What I didn't realise from the blurb is that out of the seven, all except Sappho spent time in New York (to connect with the author and the memoir element), and there's generally a real focus on twentieth century America. Obviously, you can write a book with a focus, but probably the blurb needs to make this clearer, highlighting the New York connection or something.. The ordering of the chapters is chronological apart from Sappho who is chapter 4, and I wasn't really sure why this was—it was a bit confusing to suddenly have Sappho discussed here and not at the start (or even at the end).
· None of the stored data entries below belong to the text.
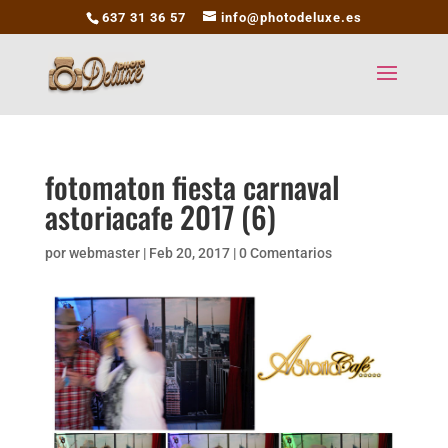
637 31 36 57
info@photodeluxe.es
fotomaton fiesta carnaval
astoriacafe 2017 (6)
por
webmaster
|
Feb 20, 2017
|
0 Comentarios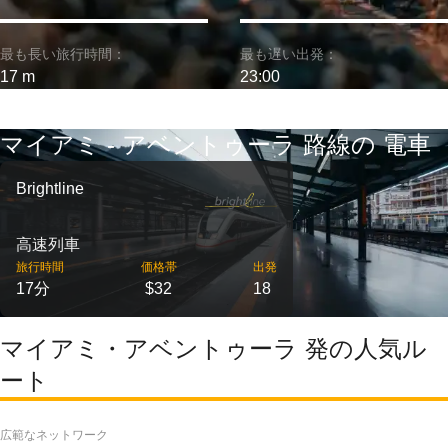
最も長い旅行時間：
最も遅い出発：
17 m
23:00
マイアミ - アベントゥーラ 路線の 電車
Brightline
高速列車
旅行時間
価格帯
出発
17分
$32
18
マイアミ・アベントゥーラ 発の人気ル
ート
広範なネットワーク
The chapters tend to explore broader issues affecting the main "protagonists", plus weaving in memoir elements from the author, so there's a lot to move between, and on top of that there's a lot of direct quotes from the individuals from the archives mixed in as well using italics. It is an interesting way to approach delving into archive history and trying to bring people to life, but at times I found it too easy to get lost. The chapter about Gloria Anzaldúa and Cherríe Moraga was most interesting for me, as it explored some of the histories of lesbian communities in the 1970s and 80s particularly and some of the arguments around lesbian separatism (and does mention how this has evolved into modern discourse, but only briefly). The chapter about queer friendship and AIDS very notably lacked any mention of trans women and the impact of AIDS upon them, and in general it is surprising in a book that argues for seeing the variation in lesbian experience and identity to not cover a trans lesbian in one of the chapters.

I liked that the ending called for radical change and using these historical figures from the archives as part of this work, as it gave a sense of purpose beyond uncovering histories, to look to the past but also the future. The acceptance that lesbians can have very diverse experiences was also a good note to end on, and in general the ending shows how queer history is important in allowing us to be united rather than divided.

Overall, the book wasn't always for me, as sometimes the threads it wove together didn't always work, and I wish it had maybe explored more the New York connection if that was the reason for having those figures chosen to cover. However, there's a lot of engaging content and I did learn about people I'd never heard of before.